- _TASK STATEMENT_:
Reproduce the records from their first line down to the line containing "Fabricantes", and stop after that line.

(Saved entries)
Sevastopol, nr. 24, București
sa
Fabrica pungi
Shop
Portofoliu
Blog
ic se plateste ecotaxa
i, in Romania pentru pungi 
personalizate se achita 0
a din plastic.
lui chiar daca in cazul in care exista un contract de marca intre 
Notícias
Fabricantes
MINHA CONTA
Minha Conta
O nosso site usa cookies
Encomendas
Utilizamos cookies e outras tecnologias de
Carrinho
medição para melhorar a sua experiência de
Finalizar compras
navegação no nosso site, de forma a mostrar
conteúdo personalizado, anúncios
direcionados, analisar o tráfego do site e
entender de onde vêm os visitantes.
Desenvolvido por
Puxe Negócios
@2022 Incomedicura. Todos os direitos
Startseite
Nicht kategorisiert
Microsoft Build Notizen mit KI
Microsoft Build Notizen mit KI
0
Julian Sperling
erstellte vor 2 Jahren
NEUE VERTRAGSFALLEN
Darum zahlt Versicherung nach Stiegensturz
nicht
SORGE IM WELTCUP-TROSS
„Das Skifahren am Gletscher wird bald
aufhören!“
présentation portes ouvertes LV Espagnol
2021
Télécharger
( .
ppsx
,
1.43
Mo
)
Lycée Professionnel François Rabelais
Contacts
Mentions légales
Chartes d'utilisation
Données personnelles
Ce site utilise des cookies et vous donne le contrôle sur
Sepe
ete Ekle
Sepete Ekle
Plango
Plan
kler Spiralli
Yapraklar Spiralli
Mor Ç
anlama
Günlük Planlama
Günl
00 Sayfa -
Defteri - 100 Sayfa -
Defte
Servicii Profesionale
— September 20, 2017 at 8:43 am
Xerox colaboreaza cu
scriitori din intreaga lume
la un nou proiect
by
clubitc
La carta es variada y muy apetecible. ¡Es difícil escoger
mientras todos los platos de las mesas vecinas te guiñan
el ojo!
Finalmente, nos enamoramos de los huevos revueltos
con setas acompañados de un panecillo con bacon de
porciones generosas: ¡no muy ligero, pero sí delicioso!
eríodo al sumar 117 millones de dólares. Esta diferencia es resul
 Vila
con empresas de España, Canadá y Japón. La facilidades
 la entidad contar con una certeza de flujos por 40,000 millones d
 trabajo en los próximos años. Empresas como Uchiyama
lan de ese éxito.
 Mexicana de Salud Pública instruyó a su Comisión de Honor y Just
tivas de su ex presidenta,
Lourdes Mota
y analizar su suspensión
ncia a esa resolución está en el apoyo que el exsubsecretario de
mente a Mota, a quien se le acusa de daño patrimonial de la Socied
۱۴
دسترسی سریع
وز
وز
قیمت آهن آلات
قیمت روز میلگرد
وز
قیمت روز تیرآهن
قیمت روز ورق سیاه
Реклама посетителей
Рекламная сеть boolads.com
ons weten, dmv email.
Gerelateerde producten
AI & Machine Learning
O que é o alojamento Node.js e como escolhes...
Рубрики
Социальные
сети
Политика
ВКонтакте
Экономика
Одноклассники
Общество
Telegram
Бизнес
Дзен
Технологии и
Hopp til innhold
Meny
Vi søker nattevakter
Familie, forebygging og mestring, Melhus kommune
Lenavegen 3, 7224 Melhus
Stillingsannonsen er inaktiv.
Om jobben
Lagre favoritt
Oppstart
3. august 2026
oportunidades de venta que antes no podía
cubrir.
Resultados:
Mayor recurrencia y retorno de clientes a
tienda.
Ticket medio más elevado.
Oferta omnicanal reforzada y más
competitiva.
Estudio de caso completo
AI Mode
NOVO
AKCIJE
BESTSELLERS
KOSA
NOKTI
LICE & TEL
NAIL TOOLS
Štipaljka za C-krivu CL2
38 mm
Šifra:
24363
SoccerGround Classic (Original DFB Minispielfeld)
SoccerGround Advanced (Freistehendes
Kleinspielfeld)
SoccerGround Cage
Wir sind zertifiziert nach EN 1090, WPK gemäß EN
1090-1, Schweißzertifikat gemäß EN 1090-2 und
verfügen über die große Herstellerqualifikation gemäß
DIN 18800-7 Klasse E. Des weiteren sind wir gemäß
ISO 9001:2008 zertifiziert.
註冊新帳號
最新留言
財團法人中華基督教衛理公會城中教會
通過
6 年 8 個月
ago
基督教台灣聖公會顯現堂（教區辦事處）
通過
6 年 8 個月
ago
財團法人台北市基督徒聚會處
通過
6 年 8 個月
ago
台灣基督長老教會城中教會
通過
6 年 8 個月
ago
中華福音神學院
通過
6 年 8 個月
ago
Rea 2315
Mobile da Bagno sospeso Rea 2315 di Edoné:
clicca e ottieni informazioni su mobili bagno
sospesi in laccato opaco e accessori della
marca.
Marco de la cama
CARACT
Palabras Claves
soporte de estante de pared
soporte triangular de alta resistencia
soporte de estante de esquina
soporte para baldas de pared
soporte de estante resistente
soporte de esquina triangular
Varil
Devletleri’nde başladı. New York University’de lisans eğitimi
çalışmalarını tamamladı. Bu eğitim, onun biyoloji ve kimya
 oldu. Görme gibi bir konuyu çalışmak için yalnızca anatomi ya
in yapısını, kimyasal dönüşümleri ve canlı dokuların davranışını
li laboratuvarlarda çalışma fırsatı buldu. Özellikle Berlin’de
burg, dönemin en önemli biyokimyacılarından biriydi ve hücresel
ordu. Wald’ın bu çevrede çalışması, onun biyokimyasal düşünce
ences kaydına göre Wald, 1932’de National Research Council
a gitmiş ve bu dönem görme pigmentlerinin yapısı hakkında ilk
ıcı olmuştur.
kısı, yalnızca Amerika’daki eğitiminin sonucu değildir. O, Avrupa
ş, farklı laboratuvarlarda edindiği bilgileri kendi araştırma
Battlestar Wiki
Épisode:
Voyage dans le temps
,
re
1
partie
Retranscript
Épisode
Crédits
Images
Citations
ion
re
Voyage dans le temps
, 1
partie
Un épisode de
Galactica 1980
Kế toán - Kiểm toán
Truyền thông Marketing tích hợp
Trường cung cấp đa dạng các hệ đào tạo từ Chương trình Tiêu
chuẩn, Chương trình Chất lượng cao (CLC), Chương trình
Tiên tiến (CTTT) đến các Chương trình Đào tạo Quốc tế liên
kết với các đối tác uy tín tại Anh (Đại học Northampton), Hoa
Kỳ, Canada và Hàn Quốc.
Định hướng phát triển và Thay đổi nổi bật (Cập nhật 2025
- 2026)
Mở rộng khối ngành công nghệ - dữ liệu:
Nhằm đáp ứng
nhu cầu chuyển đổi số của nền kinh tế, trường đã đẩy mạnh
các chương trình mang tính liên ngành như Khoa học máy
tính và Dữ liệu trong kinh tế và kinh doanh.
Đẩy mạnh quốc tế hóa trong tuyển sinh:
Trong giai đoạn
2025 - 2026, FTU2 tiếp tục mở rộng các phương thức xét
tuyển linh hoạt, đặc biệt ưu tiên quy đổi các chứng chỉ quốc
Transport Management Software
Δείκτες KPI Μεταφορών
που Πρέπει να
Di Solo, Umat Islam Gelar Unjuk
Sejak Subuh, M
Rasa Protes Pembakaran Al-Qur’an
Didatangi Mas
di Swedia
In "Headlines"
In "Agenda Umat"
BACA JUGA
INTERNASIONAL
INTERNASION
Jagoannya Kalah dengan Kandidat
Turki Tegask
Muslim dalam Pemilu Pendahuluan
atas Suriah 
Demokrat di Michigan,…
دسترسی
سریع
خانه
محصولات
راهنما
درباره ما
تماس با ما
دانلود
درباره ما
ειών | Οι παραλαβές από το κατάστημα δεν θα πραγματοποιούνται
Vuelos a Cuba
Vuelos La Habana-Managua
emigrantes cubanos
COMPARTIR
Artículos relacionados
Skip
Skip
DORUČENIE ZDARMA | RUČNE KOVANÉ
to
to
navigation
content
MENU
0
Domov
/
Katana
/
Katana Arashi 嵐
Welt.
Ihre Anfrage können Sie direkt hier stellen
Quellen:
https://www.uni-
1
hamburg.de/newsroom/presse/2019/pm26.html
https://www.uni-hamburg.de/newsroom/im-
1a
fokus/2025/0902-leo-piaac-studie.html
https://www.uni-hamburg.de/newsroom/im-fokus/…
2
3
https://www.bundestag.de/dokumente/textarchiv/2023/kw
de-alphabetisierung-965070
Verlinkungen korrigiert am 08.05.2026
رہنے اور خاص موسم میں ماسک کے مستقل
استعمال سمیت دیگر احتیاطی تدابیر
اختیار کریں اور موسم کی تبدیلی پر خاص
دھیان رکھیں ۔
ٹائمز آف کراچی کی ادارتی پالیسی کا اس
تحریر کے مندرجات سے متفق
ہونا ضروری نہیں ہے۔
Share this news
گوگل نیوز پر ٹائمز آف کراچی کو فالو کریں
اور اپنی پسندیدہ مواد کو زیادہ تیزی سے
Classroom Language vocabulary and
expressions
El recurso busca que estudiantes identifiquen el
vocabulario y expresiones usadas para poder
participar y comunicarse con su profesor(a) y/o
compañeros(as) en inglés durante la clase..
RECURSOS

- _OUTPUT FOR THIS EXERCISE_:
Sevastopol, nr. 24, București
sa
Fabrica pungi
Shop
Portofoliu
Blog
ic se plateste ecotaxa
i, in Romania pentru pungi 
personalizate se achita 0
a din plastic.
lui chiar daca in cazul in care exista un contract de marca intre 
Notícias
Fabricantes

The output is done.